=== DATASET EXCERPTS ===
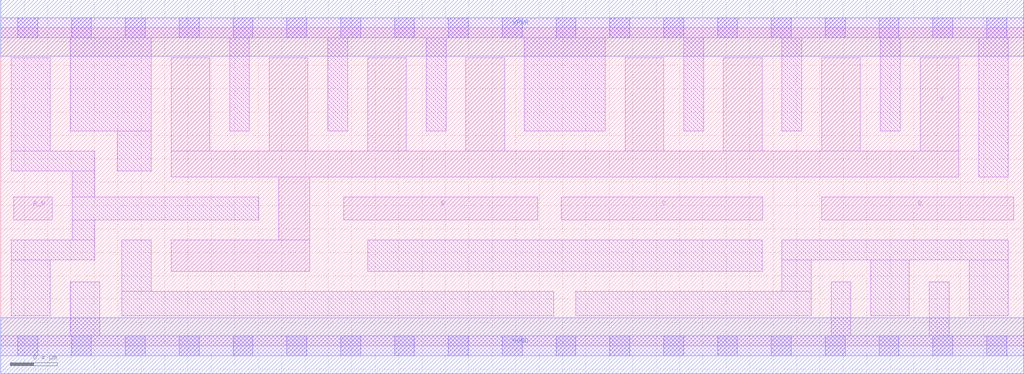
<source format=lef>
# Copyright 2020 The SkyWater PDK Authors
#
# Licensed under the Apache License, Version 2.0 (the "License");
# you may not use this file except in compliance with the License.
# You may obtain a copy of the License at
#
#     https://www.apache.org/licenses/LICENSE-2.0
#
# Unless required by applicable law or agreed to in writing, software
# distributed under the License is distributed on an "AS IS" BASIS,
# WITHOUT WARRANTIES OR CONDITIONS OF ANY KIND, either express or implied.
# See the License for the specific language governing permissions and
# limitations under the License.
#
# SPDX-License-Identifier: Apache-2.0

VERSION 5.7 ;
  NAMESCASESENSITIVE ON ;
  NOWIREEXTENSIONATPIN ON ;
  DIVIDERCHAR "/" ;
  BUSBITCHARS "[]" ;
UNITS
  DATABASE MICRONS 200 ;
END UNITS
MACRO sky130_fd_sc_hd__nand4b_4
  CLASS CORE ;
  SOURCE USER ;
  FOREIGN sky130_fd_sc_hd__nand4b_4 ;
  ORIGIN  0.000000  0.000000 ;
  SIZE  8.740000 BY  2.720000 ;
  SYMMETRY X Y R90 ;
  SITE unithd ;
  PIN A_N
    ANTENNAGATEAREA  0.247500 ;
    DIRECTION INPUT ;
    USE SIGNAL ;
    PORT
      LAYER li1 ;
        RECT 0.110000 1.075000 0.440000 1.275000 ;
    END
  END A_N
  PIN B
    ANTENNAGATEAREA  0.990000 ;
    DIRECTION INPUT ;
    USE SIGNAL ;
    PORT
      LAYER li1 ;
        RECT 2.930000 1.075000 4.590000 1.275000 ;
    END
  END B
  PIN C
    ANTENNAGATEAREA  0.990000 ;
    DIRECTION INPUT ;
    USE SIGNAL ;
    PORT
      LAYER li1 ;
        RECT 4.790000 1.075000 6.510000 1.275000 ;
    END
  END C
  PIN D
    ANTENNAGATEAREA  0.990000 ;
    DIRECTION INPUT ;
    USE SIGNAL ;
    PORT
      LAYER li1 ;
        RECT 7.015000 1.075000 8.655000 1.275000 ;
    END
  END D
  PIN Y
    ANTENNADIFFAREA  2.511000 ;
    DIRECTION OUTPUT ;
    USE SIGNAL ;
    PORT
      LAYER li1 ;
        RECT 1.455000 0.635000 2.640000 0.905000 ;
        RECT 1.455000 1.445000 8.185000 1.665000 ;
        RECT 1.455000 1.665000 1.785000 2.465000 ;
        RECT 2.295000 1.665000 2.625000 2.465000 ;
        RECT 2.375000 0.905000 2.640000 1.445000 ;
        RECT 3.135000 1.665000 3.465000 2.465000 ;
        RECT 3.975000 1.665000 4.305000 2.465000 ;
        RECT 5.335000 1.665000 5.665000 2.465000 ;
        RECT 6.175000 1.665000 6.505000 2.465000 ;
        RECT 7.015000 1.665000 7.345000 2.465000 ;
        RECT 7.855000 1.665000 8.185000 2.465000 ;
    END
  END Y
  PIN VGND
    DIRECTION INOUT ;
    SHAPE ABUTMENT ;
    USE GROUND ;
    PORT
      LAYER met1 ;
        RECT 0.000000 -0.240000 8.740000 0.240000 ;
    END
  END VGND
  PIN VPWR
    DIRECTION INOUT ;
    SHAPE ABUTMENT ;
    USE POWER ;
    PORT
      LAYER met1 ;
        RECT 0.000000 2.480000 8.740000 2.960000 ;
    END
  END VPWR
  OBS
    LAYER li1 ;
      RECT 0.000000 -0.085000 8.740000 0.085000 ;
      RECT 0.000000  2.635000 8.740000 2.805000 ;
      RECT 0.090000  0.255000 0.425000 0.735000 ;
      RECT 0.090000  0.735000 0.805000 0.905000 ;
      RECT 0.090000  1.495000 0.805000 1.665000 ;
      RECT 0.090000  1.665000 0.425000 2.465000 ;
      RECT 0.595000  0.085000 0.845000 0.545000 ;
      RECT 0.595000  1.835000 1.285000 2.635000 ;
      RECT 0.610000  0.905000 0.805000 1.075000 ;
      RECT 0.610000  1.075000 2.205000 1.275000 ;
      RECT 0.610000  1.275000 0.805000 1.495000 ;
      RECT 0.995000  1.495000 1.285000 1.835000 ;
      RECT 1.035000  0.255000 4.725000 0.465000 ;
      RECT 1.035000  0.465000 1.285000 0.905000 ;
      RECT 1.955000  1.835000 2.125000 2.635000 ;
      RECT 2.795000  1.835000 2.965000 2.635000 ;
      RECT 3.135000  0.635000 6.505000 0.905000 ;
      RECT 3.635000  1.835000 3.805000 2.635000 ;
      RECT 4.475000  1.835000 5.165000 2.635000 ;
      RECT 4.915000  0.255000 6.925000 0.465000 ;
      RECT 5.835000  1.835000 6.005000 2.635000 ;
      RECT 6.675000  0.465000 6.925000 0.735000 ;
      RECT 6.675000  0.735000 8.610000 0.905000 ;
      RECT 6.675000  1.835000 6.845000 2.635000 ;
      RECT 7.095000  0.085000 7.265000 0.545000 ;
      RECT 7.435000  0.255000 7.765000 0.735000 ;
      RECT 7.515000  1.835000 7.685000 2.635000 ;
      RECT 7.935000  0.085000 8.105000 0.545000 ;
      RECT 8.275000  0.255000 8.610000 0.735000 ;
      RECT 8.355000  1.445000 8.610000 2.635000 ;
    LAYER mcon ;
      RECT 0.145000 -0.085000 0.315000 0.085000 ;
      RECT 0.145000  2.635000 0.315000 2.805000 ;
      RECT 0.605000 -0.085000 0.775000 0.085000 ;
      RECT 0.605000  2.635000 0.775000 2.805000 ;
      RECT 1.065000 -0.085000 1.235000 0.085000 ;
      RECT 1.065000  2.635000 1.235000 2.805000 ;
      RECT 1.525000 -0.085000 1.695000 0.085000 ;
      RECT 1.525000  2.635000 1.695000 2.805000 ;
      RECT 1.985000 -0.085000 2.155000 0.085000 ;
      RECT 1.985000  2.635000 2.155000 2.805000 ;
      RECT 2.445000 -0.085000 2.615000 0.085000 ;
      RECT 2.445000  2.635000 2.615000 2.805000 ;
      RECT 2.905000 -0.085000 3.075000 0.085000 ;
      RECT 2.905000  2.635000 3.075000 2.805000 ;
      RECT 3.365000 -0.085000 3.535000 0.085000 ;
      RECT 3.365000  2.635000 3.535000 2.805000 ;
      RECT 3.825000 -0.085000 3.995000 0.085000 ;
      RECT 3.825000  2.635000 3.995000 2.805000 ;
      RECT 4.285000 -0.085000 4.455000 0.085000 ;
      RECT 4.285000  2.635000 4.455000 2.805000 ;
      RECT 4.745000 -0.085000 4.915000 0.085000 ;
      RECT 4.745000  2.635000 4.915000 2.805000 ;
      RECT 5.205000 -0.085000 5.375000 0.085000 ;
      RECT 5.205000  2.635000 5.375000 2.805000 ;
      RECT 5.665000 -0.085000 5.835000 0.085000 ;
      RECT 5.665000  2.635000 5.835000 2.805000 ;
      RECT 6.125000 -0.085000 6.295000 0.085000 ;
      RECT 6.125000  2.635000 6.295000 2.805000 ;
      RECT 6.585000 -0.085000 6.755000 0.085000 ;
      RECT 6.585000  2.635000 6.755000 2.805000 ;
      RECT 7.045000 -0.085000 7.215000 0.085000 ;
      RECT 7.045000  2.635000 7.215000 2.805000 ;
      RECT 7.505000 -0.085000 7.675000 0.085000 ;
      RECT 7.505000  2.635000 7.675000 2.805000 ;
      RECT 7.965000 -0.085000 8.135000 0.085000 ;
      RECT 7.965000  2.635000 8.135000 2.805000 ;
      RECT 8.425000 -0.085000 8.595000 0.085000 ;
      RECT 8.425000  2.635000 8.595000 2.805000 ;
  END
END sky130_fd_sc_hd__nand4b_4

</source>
===
=== DATASET EXCERPTS ===
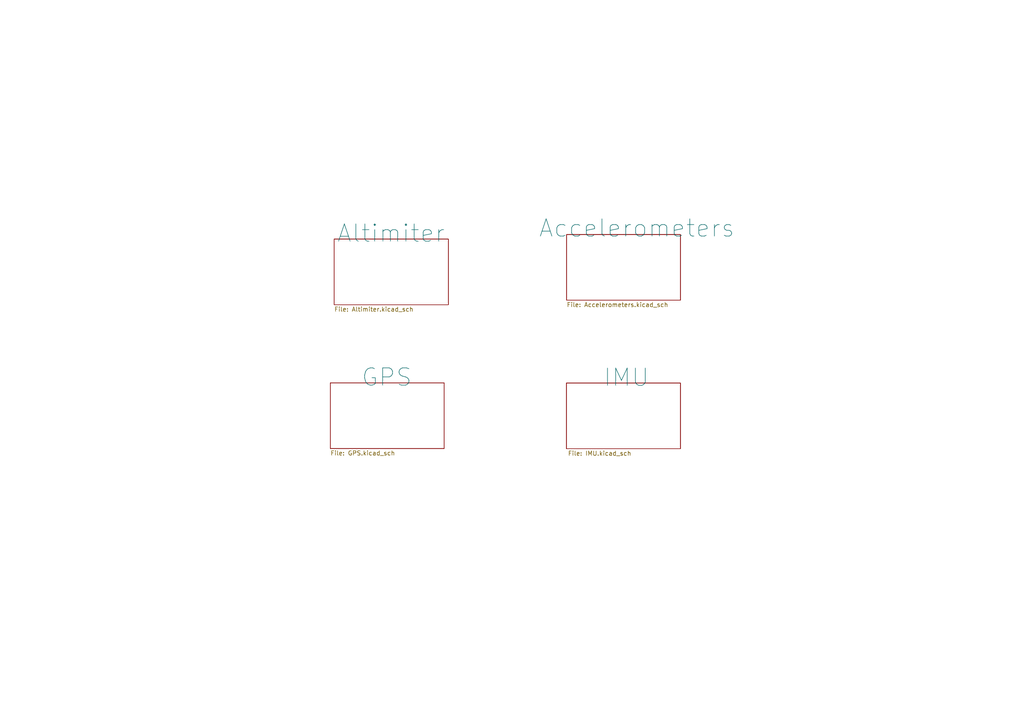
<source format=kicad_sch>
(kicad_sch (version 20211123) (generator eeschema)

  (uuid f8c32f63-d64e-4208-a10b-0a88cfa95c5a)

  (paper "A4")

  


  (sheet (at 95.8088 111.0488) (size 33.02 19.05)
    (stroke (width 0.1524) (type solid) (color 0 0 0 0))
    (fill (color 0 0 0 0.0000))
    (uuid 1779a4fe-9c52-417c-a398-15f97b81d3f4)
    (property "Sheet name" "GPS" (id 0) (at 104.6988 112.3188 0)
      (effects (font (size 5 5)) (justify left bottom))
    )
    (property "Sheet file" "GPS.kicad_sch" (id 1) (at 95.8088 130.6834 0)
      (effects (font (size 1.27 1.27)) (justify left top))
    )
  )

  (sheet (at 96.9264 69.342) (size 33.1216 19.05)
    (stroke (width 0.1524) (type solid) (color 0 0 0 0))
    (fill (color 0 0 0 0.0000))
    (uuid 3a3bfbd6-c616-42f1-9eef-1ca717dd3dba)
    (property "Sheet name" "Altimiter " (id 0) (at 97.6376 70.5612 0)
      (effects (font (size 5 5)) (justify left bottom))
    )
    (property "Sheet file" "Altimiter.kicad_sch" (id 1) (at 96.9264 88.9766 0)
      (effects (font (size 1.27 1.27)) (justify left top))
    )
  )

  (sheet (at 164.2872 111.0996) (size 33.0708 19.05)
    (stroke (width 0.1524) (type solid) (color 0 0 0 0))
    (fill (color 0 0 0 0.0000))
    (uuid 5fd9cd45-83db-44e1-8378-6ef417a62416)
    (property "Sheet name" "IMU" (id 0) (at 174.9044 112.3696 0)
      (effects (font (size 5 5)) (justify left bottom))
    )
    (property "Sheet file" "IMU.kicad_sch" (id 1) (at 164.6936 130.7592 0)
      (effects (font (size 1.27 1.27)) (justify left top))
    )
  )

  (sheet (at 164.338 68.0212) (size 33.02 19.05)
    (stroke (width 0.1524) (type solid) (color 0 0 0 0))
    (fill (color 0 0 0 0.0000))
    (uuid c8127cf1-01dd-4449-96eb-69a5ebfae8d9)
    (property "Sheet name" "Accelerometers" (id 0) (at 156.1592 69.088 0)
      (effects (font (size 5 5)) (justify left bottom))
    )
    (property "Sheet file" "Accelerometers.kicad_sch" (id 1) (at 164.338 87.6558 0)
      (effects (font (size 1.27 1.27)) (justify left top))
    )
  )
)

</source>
===
**EXERCISE DESCRIPTION**
Above are the records; from them, give again exactly the lines from the one containing "<source format=lef>" to the one containing "VERSION 5.7 ;", both lines included, and nothing more.

**ANSWER SPACE**
<source format=lef>
# Copyright 2020 The SkyWater PDK Authors
#
# Licensed under the Apache License, Version 2.0 (the "License");
# you may not use this file except in compliance with the License.
# You may obtain a copy of the License at
#
#     https://www.apache.org/licenses/LICENSE-2.0
#
# Unless required by applicable law or agreed to in writing, software
# distributed under the License is distributed on an "AS IS" BASIS,
# WITHOUT WARRANTIES OR CONDITIONS OF ANY KIND, either express or implied.
# See the License for the specific language governing permissions and
# limitations under the License.
#
# SPDX-License-Identifier: Apache-2.0

VERSION 5.7 ;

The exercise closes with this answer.